- _What to do_:
Everything in the listing below should be repeated verbatim, apart from the pictures.

- _Source data_:
------------------------------------------------
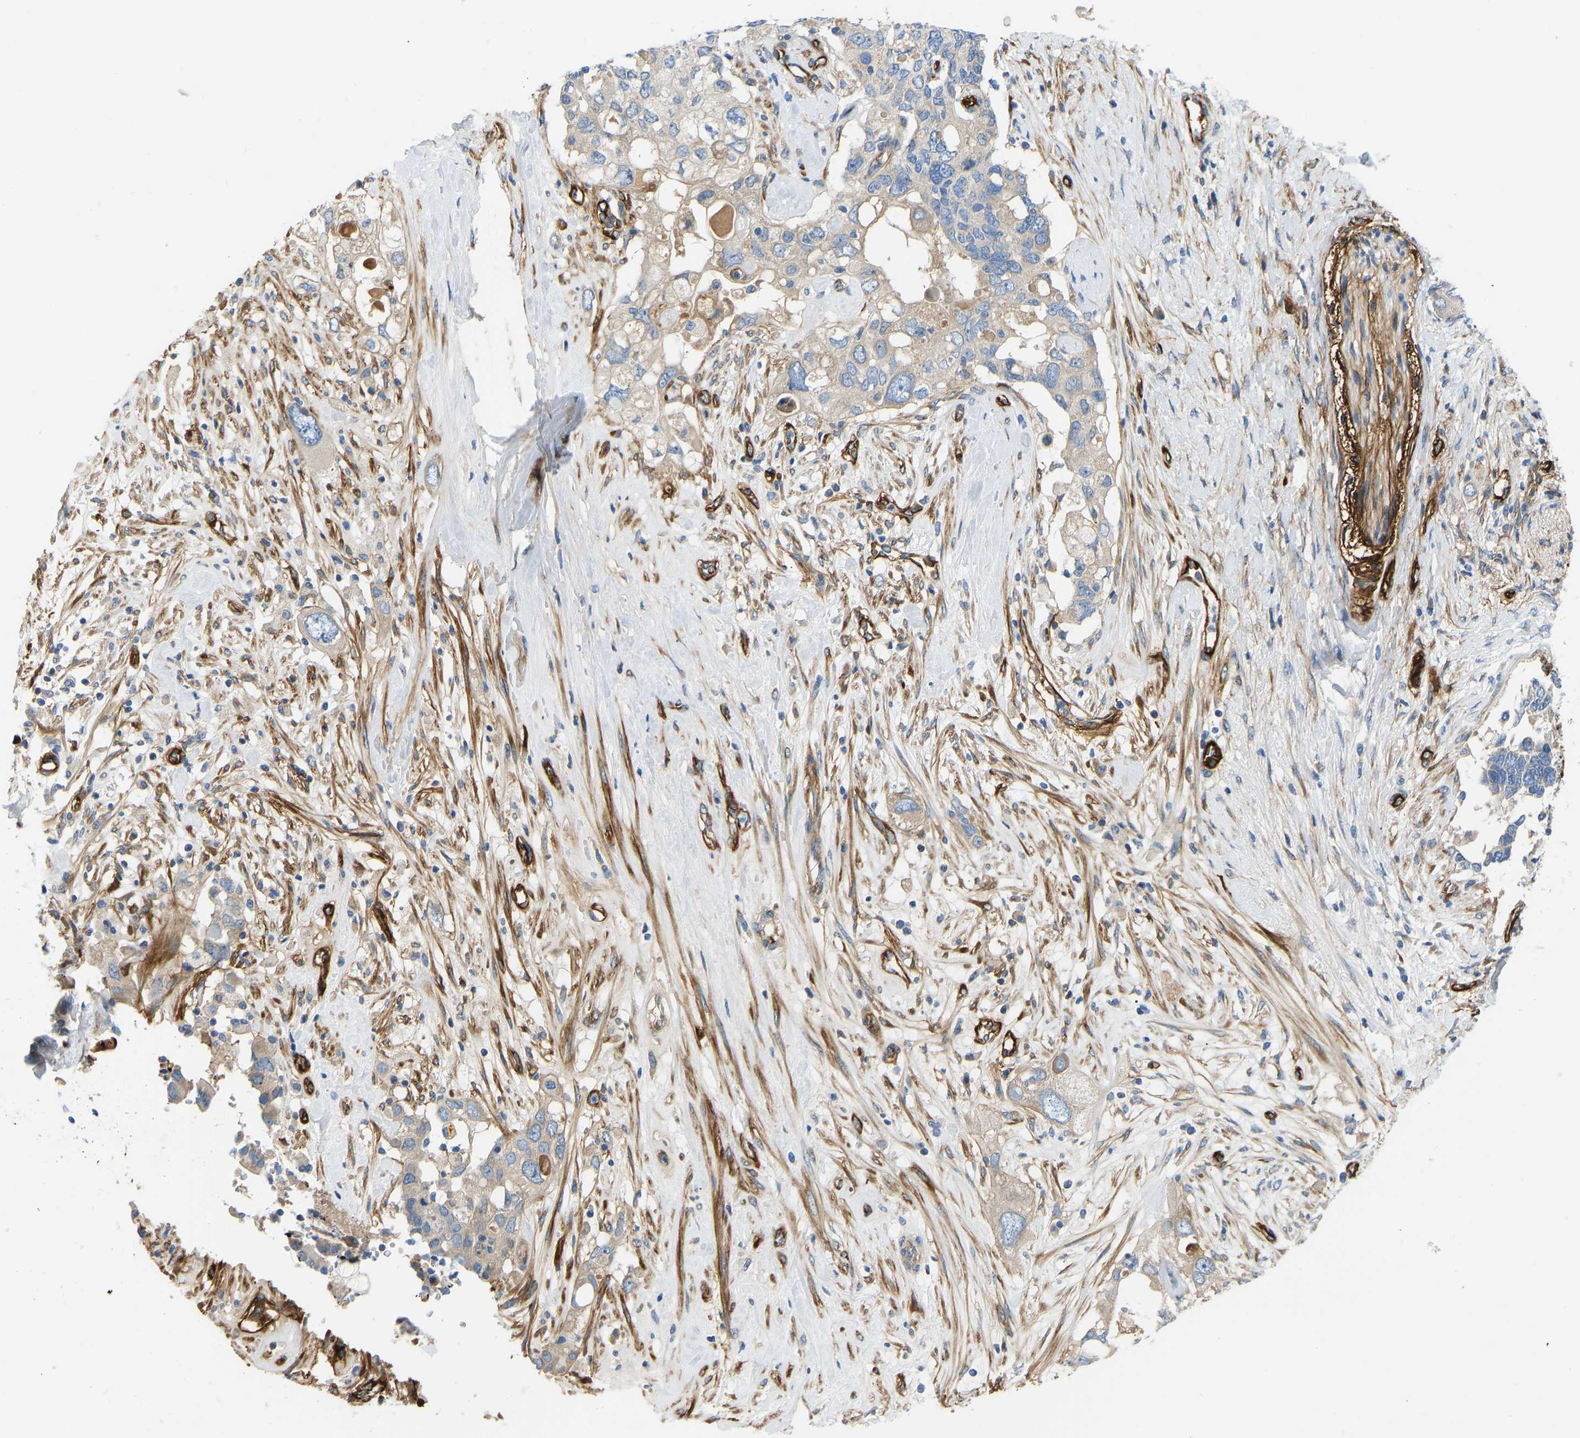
{"staining": {"intensity": "weak", "quantity": "<25%", "location": "cytoplasmic/membranous"}, "tissue": "pancreatic cancer", "cell_type": "Tumor cells", "image_type": "cancer", "snomed": [{"axis": "morphology", "description": "Adenocarcinoma, NOS"}, {"axis": "topography", "description": "Pancreas"}], "caption": "High magnification brightfield microscopy of pancreatic adenocarcinoma stained with DAB (3,3'-diaminobenzidine) (brown) and counterstained with hematoxylin (blue): tumor cells show no significant expression.", "gene": "COL15A1", "patient": {"sex": "female", "age": 56}}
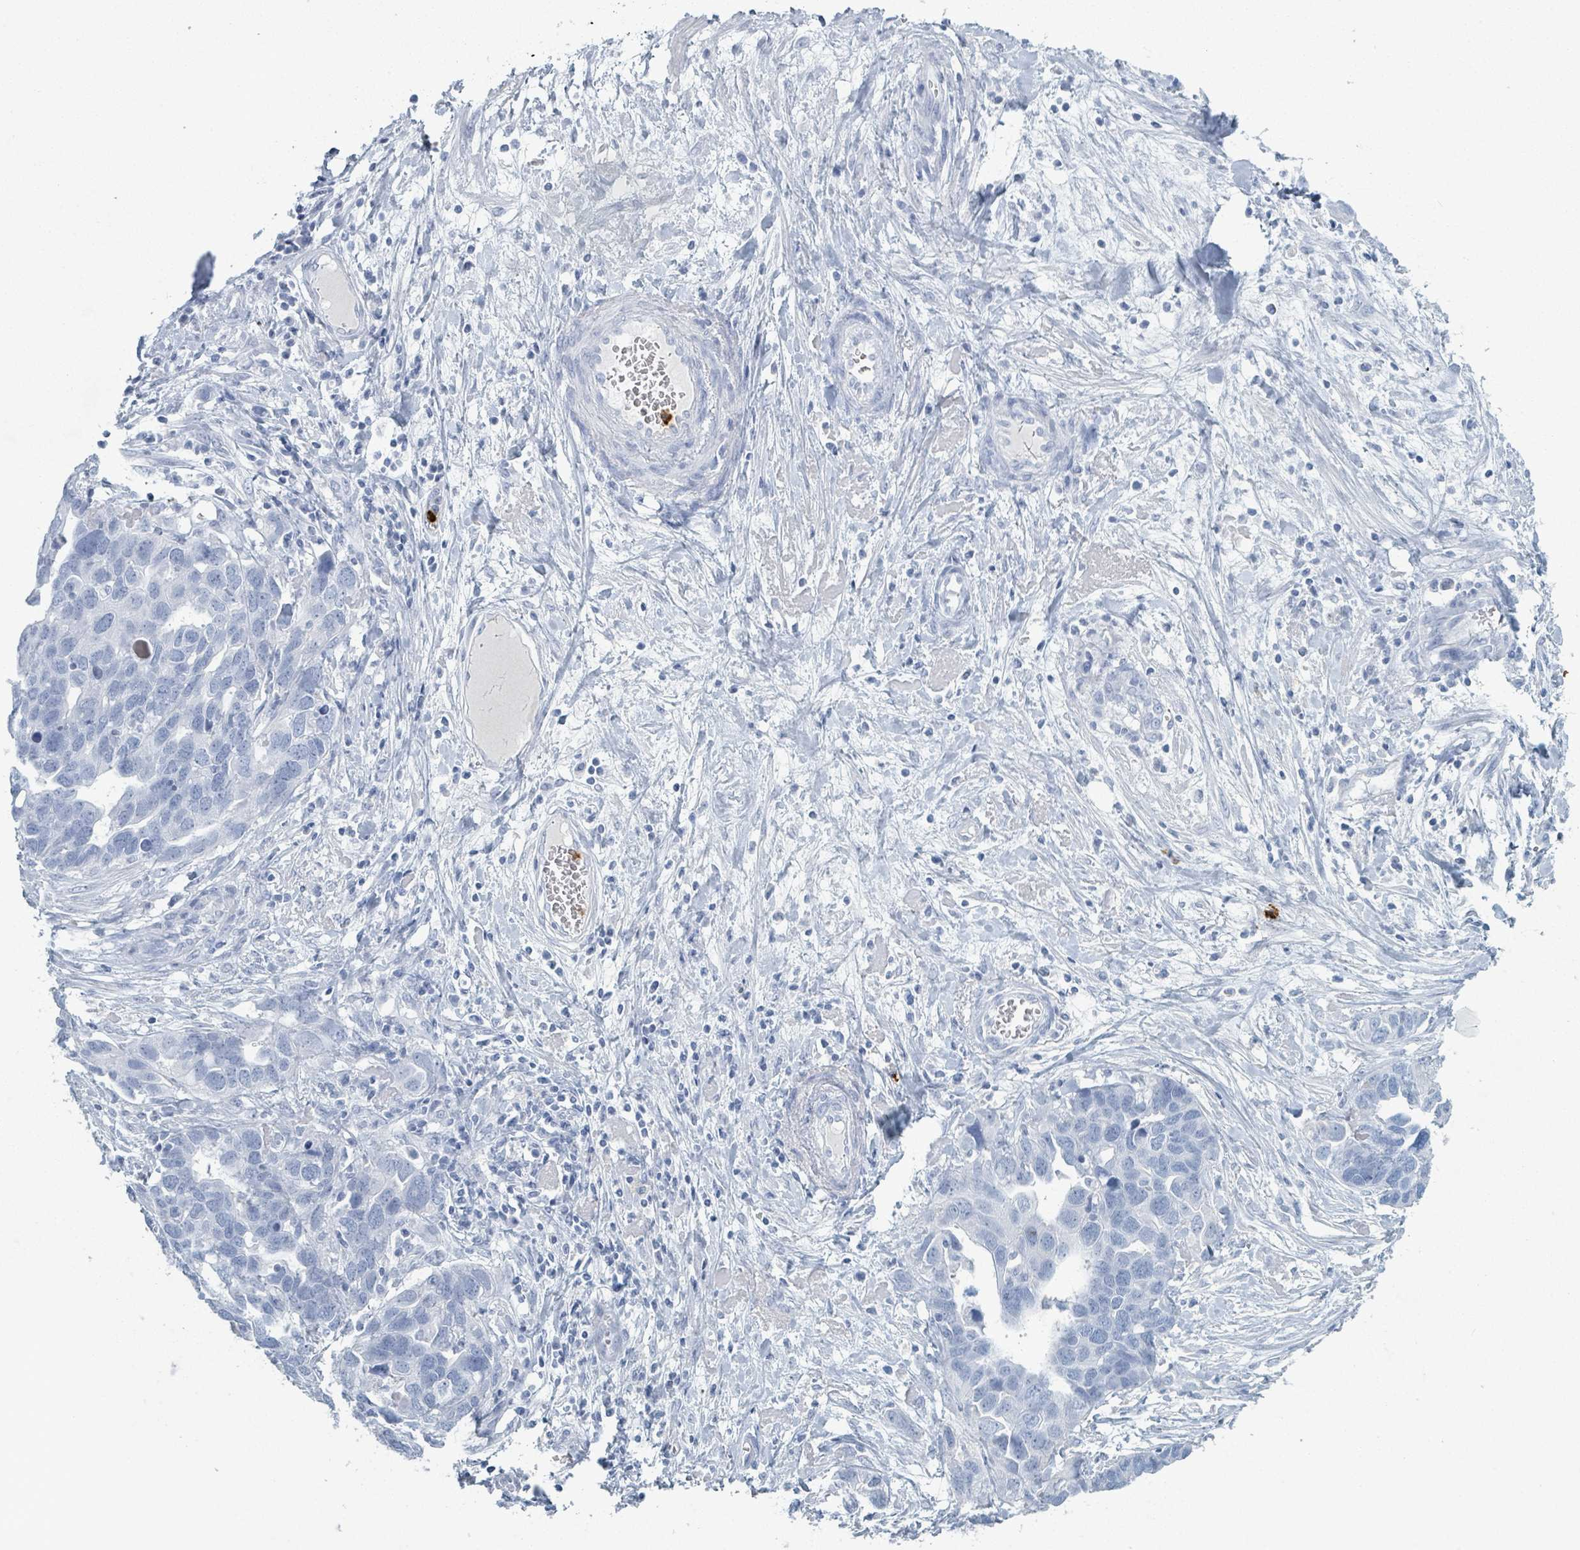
{"staining": {"intensity": "negative", "quantity": "none", "location": "none"}, "tissue": "ovarian cancer", "cell_type": "Tumor cells", "image_type": "cancer", "snomed": [{"axis": "morphology", "description": "Cystadenocarcinoma, serous, NOS"}, {"axis": "topography", "description": "Ovary"}], "caption": "Immunohistochemical staining of ovarian cancer shows no significant staining in tumor cells.", "gene": "DEFA4", "patient": {"sex": "female", "age": 54}}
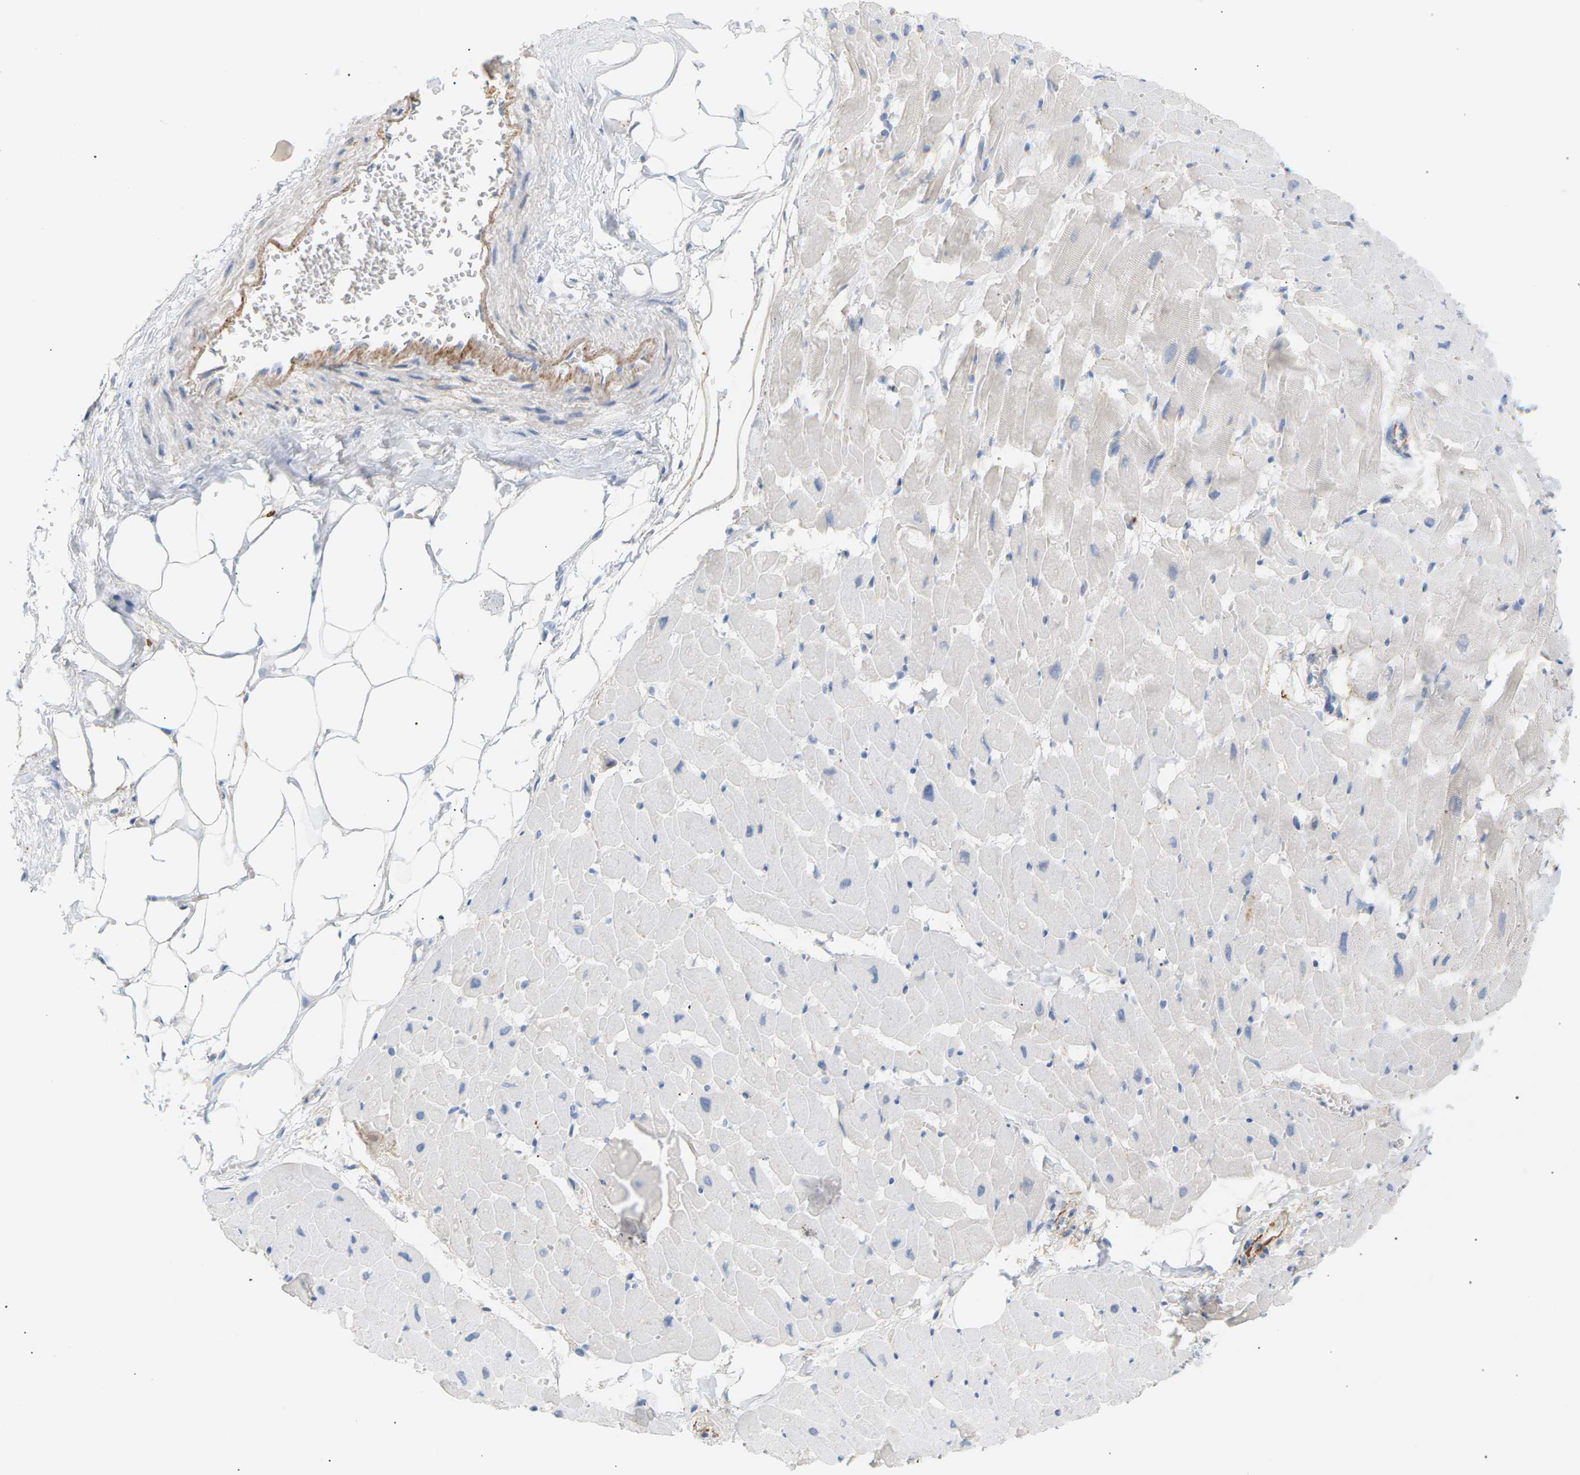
{"staining": {"intensity": "negative", "quantity": "none", "location": "none"}, "tissue": "heart muscle", "cell_type": "Cardiomyocytes", "image_type": "normal", "snomed": [{"axis": "morphology", "description": "Normal tissue, NOS"}, {"axis": "topography", "description": "Heart"}], "caption": "DAB immunohistochemical staining of unremarkable heart muscle exhibits no significant staining in cardiomyocytes.", "gene": "CLU", "patient": {"sex": "female", "age": 19}}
------------------------------------------------
- _Response_:
{"staining": {"intensity": "weak", "quantity": "<25%", "location": "cytoplasmic/membranous"}, "tissue": "pancreatic cancer", "cell_type": "Tumor cells", "image_type": "cancer", "snomed": [{"axis": "morphology", "description": "Adenocarcinoma, NOS"}, {"axis": "topography", "description": "Pancreas"}], "caption": "High magnification brightfield microscopy of pancreatic adenocarcinoma stained with DAB (3,3'-diaminobenzidine) (brown) and counterstained with hematoxylin (blue): tumor cells show no significant expression.", "gene": "COL15A1", "patient": {"sex": "female", "age": 56}}
{"staining": {"intensity": "negative", "quantity": "none", "location": "none"}, "tissue": "ovarian cancer", "cell_type": "Tumor cells", "image_type": "cancer", "snomed": [{"axis": "morphology", "description": "Cystadenocarcinoma, serous, NOS"}, {"axis": "topography", "description": "Ovary"}], "caption": "Immunohistochemical staining of ovarian cancer shows no significant staining in tumor cells.", "gene": "DEFA4", "patient": {"sex": "female", "age": 54}}
{"staining": {"intensity": "negative", "quantity": "none", "location": "none"}, "tissue": "heart muscle", "cell_type": "Cardiomyocytes", "image_type": "normal", "snomed": [{"axis": "morphology", "description": "Normal tissue, NOS"}, {"axis": "topography", "description": "Heart"}], "caption": "DAB immunohistochemical staining of unremarkable heart muscle exhibits no significant staining in cardiomyocytes.", "gene": "CLU", "patient": {"sex": "female", "age": 19}}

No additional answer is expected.